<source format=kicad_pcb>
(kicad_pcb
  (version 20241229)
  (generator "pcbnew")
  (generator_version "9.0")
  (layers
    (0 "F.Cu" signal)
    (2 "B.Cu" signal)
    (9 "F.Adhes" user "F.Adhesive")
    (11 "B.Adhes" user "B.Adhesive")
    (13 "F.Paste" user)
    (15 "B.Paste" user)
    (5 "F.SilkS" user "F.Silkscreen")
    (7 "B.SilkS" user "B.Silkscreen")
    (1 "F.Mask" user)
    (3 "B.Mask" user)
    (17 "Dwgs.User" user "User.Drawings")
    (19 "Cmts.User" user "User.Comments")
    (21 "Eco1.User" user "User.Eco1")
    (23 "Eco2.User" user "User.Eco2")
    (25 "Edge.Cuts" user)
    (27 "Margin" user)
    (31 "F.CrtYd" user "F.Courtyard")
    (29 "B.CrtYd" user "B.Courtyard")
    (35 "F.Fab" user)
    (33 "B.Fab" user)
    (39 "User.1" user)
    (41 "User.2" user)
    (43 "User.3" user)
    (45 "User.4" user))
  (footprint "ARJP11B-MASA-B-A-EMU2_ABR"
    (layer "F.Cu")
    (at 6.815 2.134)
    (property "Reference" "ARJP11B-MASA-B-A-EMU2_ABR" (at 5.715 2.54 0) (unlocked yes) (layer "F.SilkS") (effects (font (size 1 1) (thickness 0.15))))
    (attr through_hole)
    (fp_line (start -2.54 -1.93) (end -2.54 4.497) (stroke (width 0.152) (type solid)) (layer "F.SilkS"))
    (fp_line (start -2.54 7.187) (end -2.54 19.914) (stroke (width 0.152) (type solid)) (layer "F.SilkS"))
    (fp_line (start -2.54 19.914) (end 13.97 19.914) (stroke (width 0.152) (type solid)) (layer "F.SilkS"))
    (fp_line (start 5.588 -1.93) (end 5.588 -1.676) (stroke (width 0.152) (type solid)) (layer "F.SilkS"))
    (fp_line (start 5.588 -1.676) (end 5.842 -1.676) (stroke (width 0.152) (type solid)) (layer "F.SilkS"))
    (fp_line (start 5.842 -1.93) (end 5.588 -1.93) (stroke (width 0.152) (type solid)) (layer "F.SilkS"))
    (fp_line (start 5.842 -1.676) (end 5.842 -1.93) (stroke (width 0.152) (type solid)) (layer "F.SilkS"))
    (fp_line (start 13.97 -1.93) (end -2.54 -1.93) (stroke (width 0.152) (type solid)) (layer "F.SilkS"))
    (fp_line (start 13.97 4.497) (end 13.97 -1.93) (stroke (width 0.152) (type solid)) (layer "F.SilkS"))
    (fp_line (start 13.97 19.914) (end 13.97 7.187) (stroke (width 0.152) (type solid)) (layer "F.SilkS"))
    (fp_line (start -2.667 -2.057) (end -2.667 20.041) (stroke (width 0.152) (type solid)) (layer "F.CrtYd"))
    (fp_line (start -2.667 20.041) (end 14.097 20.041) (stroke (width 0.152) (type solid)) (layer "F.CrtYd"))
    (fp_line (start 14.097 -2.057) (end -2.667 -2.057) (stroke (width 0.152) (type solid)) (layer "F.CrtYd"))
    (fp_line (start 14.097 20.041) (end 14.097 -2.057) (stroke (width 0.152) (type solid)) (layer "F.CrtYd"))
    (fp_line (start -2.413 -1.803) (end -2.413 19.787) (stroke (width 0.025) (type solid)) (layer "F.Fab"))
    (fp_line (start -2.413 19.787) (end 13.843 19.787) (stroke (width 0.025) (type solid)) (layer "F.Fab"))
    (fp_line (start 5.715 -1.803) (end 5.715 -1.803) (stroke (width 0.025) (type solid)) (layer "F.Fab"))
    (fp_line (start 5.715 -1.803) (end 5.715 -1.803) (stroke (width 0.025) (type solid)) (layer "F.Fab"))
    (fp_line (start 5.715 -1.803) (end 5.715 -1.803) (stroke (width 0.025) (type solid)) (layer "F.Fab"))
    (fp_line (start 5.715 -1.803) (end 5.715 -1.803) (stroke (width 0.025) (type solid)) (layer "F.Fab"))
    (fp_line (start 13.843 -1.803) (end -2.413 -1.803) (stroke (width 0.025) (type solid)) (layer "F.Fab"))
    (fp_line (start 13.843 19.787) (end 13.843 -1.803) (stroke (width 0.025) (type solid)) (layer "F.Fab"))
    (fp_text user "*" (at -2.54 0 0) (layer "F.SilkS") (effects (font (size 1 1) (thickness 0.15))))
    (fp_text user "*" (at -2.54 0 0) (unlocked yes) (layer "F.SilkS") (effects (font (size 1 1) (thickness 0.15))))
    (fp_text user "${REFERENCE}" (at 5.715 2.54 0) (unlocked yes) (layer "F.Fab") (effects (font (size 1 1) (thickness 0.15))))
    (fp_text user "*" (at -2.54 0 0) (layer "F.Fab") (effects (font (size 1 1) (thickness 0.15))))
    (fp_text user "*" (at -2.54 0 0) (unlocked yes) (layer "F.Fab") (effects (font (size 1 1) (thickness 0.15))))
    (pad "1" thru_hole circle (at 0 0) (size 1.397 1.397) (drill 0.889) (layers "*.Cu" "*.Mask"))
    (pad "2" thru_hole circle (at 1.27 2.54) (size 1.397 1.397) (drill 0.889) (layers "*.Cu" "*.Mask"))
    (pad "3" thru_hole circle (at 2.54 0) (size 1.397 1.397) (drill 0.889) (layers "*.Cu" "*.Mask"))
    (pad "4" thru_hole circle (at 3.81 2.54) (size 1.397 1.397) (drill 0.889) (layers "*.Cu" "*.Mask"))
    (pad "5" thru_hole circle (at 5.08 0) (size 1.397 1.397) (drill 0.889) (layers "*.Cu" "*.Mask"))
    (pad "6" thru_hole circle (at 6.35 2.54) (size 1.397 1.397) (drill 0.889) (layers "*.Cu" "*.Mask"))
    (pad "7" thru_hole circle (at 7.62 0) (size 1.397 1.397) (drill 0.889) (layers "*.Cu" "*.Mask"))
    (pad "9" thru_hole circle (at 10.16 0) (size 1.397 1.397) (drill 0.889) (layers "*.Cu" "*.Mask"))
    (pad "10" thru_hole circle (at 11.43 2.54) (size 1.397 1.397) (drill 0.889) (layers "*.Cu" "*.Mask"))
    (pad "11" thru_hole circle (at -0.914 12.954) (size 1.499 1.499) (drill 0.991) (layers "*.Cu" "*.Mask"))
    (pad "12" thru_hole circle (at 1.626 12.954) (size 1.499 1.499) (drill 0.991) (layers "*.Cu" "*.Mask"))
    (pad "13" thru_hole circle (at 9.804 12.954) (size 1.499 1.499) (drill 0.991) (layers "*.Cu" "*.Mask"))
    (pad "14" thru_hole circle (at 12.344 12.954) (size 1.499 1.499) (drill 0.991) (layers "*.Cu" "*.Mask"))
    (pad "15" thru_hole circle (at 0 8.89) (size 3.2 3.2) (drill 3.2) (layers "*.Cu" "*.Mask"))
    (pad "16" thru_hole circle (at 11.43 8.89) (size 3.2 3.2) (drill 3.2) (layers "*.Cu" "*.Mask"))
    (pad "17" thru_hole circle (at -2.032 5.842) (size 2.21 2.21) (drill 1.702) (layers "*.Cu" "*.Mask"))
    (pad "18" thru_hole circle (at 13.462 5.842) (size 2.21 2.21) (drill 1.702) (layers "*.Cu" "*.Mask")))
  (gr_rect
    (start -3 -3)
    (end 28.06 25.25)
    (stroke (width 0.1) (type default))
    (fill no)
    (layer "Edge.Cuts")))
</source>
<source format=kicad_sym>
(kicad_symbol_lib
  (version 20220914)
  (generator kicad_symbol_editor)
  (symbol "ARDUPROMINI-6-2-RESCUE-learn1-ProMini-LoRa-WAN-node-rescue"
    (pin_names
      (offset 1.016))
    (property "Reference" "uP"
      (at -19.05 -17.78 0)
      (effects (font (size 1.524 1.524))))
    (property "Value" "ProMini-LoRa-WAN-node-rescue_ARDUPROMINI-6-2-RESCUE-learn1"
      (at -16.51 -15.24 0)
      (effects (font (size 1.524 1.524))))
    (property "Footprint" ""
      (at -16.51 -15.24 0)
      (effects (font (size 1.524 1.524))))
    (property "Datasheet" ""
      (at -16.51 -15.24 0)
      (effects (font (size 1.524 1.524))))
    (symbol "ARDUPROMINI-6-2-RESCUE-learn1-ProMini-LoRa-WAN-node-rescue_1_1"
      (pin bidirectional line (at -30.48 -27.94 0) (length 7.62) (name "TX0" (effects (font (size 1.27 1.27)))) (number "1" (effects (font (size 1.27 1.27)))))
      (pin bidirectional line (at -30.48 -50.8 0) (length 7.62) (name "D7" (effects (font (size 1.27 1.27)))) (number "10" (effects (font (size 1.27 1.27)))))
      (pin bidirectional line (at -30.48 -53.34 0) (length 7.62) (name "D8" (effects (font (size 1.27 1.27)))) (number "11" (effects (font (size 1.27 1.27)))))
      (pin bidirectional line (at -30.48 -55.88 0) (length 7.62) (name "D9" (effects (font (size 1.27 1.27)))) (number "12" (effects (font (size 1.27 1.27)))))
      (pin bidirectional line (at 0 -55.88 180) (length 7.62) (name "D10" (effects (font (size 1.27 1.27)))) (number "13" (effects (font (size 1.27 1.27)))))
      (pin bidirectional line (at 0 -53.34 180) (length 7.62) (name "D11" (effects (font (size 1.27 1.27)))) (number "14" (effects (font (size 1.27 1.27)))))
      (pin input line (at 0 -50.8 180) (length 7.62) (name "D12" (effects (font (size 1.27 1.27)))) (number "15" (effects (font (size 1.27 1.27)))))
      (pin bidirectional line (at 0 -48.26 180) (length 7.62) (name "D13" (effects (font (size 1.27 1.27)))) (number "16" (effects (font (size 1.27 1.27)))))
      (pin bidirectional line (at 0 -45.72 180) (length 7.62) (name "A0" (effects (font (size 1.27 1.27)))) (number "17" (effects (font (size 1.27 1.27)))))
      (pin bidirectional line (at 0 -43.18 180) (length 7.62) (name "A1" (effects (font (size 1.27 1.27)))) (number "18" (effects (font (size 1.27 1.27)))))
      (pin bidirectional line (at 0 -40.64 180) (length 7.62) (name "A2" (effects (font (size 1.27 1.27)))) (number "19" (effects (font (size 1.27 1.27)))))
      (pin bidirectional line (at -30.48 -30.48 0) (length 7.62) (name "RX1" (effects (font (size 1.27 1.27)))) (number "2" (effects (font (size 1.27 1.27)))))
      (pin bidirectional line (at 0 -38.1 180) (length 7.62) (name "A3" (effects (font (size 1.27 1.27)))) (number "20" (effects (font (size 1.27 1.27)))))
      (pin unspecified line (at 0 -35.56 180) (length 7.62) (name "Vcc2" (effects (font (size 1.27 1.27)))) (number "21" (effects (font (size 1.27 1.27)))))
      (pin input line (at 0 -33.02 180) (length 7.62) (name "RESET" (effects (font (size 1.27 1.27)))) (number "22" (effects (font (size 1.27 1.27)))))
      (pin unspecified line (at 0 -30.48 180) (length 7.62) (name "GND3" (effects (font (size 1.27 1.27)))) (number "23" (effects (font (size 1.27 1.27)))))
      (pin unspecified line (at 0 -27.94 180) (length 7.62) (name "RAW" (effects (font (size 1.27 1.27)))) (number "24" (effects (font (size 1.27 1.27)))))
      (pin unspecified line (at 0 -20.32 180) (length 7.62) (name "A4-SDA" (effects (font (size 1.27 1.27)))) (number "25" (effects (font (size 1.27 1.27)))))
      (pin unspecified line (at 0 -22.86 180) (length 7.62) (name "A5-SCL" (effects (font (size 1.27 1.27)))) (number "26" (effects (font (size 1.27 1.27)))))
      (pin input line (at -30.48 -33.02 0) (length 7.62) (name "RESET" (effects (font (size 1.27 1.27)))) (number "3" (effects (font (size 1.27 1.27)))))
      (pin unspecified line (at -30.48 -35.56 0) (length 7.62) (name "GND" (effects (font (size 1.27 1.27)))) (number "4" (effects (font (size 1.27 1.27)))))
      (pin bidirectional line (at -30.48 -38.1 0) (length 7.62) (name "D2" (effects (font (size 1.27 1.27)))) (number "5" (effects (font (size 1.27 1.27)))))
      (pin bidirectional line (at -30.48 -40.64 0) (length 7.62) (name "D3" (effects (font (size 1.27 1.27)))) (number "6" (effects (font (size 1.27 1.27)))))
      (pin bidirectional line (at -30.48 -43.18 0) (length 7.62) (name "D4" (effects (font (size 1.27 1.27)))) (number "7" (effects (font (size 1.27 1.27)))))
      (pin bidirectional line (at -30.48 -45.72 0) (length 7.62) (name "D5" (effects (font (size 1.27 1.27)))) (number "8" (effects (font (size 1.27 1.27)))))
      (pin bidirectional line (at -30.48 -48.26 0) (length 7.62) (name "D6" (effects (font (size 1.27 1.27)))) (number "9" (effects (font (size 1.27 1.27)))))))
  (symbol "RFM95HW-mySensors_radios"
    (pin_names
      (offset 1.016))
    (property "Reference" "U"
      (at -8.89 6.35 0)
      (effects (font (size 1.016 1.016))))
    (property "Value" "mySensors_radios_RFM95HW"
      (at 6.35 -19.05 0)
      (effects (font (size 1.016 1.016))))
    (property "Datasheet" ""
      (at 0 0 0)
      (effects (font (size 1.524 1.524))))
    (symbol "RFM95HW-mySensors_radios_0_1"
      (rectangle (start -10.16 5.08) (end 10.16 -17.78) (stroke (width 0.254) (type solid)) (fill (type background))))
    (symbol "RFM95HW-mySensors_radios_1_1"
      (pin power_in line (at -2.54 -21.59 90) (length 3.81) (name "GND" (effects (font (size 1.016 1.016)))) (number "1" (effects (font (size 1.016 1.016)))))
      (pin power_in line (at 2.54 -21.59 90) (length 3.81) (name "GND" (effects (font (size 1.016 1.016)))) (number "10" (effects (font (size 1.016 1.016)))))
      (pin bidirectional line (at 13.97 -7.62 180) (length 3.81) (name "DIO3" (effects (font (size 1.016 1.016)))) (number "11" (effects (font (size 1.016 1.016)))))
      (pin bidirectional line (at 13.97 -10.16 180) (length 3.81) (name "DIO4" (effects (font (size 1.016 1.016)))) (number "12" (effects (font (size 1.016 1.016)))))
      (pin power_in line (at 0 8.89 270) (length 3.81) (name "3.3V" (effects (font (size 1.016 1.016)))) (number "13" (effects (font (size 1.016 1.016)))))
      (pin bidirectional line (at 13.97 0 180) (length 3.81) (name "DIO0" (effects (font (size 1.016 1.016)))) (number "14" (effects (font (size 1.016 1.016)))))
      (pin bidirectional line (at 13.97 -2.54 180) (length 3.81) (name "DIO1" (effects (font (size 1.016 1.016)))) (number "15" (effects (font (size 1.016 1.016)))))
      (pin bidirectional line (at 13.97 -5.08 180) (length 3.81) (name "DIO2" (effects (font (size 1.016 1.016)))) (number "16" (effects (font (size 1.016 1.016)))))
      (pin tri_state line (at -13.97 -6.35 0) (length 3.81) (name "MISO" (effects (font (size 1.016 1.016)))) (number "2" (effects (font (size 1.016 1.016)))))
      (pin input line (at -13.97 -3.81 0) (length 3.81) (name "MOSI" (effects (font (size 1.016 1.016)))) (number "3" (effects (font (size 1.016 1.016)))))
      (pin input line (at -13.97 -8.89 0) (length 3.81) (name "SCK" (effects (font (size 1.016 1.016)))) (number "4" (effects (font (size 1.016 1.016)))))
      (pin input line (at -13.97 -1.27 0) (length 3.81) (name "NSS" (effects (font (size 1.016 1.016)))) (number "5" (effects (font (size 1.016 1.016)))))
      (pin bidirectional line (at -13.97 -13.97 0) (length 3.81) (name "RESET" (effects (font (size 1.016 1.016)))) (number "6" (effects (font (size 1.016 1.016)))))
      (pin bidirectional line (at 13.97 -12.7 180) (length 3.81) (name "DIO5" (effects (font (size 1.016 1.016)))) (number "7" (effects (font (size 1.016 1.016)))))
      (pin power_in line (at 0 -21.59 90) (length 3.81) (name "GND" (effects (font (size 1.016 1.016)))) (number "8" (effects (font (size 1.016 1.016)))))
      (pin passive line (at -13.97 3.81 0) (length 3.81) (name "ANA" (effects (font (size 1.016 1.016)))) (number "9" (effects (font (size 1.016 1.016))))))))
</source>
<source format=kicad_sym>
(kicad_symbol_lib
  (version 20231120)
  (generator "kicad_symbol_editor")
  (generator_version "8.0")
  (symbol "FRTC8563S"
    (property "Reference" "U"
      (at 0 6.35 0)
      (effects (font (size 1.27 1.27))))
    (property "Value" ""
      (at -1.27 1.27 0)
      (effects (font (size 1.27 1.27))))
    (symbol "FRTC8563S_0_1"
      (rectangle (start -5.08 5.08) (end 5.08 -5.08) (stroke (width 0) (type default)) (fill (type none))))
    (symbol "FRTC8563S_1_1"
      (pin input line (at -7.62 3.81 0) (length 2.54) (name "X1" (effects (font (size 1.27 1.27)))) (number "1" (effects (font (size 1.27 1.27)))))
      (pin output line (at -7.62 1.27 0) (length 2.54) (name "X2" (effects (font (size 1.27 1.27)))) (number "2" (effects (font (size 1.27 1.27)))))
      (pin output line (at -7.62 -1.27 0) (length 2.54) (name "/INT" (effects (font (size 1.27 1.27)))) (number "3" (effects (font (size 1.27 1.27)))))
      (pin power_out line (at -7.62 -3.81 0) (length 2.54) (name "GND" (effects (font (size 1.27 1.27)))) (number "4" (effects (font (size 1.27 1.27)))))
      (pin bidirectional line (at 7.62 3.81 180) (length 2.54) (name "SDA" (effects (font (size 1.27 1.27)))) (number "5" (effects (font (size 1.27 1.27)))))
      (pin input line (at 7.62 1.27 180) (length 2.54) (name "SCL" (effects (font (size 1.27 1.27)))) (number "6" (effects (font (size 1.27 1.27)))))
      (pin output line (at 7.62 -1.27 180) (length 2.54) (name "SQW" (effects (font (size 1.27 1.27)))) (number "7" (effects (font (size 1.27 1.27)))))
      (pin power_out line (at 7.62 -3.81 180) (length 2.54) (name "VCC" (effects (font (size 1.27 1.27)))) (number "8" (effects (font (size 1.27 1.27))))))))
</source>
══════════
_REQUIREMENT_
The response must consist solely of the lines from the top of the records through the line holding "(attr through_hole)", copied word for word.

_RESPONSE BELOW_
<source format=kicad_pcb>
(kicad_pcb
  (version 20241229)
  (generator "pcbnew")
  (generator_version "9.0")
  (layers
    (0 "F.Cu" signal)
    (2 "B.Cu" signal)
    (9 "F.Adhes" user "F.Adhesive")
    (11 "B.Adhes" user "B.Adhesive")
    (13 "F.Paste" user)
    (15 "B.Paste" user)
    (5 "F.SilkS" user "F.Silkscreen")
    (7 "B.SilkS" user "B.Silkscreen")
    (1 "F.Mask" user)
    (3 "B.Mask" user)
    (17 "Dwgs.User" user "User.Drawings")
    (19 "Cmts.User" user "User.Comments")
    (21 "Eco1.User" user "User.Eco1")
    (23 "Eco2.User" user "User.Eco2")
    (25 "Edge.Cuts" user)
    (27 "Margin" user)
    (31 "F.CrtYd" user "F.Courtyard")
    (29 "B.CrtYd" user "B.Courtyard")
    (35 "F.Fab" user)
    (33 "B.Fab" user)
    (39 "User.1" user)
    (41 "User.2" user)
    (43 "User.3" user)
    (45 "User.4" user))
  (footprint "ARJP11B-MASA-B-A-EMU2_ABR"
    (layer "F.Cu")
    (at 6.815 2.134)
    (property "Reference" "ARJP11B-MASA-B-A-EMU2_ABR" (at 5.715 2.54 0) (unlocked yes) (layer "F.SilkS") (effects (font (size 1 1) (thickness 0.15))))
    (attr through_hole)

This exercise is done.